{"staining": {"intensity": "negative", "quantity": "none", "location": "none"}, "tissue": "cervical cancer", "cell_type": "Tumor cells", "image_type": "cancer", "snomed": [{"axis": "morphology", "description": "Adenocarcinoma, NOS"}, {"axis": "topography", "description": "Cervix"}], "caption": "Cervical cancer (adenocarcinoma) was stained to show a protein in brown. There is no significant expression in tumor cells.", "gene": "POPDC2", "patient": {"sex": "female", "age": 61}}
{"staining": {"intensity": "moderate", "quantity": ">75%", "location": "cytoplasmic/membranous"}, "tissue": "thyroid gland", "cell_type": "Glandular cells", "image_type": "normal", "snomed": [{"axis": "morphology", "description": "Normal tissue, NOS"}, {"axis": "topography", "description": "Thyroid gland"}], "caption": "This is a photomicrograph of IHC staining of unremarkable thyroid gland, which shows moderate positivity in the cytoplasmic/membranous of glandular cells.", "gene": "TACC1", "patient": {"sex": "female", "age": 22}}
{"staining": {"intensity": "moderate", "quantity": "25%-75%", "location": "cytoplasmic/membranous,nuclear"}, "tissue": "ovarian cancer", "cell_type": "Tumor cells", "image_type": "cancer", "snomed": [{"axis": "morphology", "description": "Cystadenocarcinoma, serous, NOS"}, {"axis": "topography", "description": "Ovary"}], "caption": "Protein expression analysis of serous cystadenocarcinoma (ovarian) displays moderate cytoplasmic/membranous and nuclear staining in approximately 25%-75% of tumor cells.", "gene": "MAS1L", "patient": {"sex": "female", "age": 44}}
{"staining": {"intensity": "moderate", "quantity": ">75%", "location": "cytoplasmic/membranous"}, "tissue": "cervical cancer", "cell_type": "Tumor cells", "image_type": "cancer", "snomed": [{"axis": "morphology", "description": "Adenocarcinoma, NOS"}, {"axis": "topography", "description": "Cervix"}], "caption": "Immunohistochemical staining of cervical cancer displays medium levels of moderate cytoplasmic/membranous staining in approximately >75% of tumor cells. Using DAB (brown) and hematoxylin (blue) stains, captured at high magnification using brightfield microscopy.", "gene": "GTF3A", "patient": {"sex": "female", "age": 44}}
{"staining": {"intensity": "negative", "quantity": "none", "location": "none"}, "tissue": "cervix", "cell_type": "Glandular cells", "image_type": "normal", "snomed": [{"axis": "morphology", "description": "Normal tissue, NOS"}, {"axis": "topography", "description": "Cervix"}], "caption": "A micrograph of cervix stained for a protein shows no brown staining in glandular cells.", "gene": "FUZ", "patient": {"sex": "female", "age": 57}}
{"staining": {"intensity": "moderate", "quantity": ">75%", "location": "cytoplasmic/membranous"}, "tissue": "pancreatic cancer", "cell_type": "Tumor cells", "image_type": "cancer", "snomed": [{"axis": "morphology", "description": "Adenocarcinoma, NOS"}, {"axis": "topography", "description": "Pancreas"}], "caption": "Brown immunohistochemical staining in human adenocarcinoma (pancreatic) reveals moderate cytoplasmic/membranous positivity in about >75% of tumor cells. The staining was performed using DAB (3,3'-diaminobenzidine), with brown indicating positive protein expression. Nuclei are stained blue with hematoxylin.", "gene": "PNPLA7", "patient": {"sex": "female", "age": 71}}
------
→ Task statement:
Answer by repeating every line of the listing exactly.

→ Result of the exercise:
{"staining": {"intensity": "negative", "quantity": "none", "location": "none"}, "tissue": "cervical cancer", "cell_type": "Tumor cells", "image_type": "cancer", "snomed": [{"axis": "morphology", "description": "Adenocarcinoma, NOS"}, {"axis": "topography", "description": "Cervix"}], "caption": "Cervical cancer (adenocarcinoma) was stained to show a protein in brown. There is no significant expression in tumor cells.", "gene": "POPDC2", "patient": {"sex": "female", "age": 61}}
{"staining": {"intensity": "moderate", "quantity": ">75%", "location": "cytoplasmic/membranous"}, "tissue": "thyroid gland", "cell_type": "Glandular cells", "image_type": "normal", "snomed": [{"axis": "morphology", "description": "Normal tissue, NOS"}, {"axis": "topography", "description": "Thyroid gland"}], "caption": "This is a photomicrograph of IHC staining of unremarkable thyroid gland, which shows moderate positivity in the cytoplasmic/membranous of glandular cells.", "gene": "TACC1", "patient": {"sex": "female", "age": 22}}
{"staining": {"intensity": "moderate", "quantity": "25%-75%", "location": "cytoplasmic/membranous,nuclear"}, "tissue": "ovarian cancer", "cell_type": "Tumor cells", "image_type": "cancer", "snomed": [{"axis": "morphology", "description": "Cystadenocarcinoma, serous, NOS"}, {"axis": "topography", "description": "Ovary"}], "caption": "Protein expression analysis of serous cystadenocarcinoma (ovarian) displays moderate cytoplasmic/membranous and nuclear staining in approximately 25%-75% of tumor cells.", "gene": "MAS1L", "patient": {"sex": "female", "age": 44}}
{"staining": {"intensity": "moderate", "quantity": ">75%", "location": "cytoplasmic/membranous"}, "tissue": "cervical cancer", "cell_type": "Tumor cells", "image_type": "cancer", "snomed": [{"axis": "morphology", "description": "Adenocarcinoma, NOS"}, {"axis": "topography", "description": "Cervix"}], "caption": "Immunohistochemical staining of cervical cancer displays medium levels of moderate cytoplasmic/membranous staining in approximately >75% of tumor cells. Using DAB (brown) and hematoxylin (blue) stains, captured at high magnification using brightfield microscopy.", "gene": "GTF3A", "patient": {"sex": "female", "age": 44}}
{"staining": {"intensity": "negative", "quantity": "none", "location": "none"}, "tissue": "cervix", "cell_type": "Glandular cells", "image_type": "normal", "snomed": [{"axis": "morphology", "description": "Normal tissue, NOS"}, {"axis": "topography", "description": "Cervix"}], "caption": "A micrograph of cervix stained for a protein shows no brown staining in glandular cells.", "gene": "FUZ", "patient": {"sex": "female", "age": 57}}
{"staining": {"intensity": "moderate", "quantity": ">75%", "location": "cytoplasmic/membranous"}, "tissue": "pancreatic cancer", "cell_type": "Tumor cells", "image_type": "cancer", "snomed": [{"axis": "morphology", "description": "Adenocarcinoma, NOS"}, {"axis": "topography", "description": "Pancreas"}], "caption": "Brown immunohistochemical staining in human adenocarcinoma (pancreatic) reveals moderate cytoplasmic/membranous positivity in about >75% of tumor cells. The staining was performed using DAB (3,3'-diaminobenzidine), with brown indicating positive protein expression. Nuclei are stained blue with hematoxylin.", "gene": "PNPLA7", "patient": {"sex": "female", "age": 71}}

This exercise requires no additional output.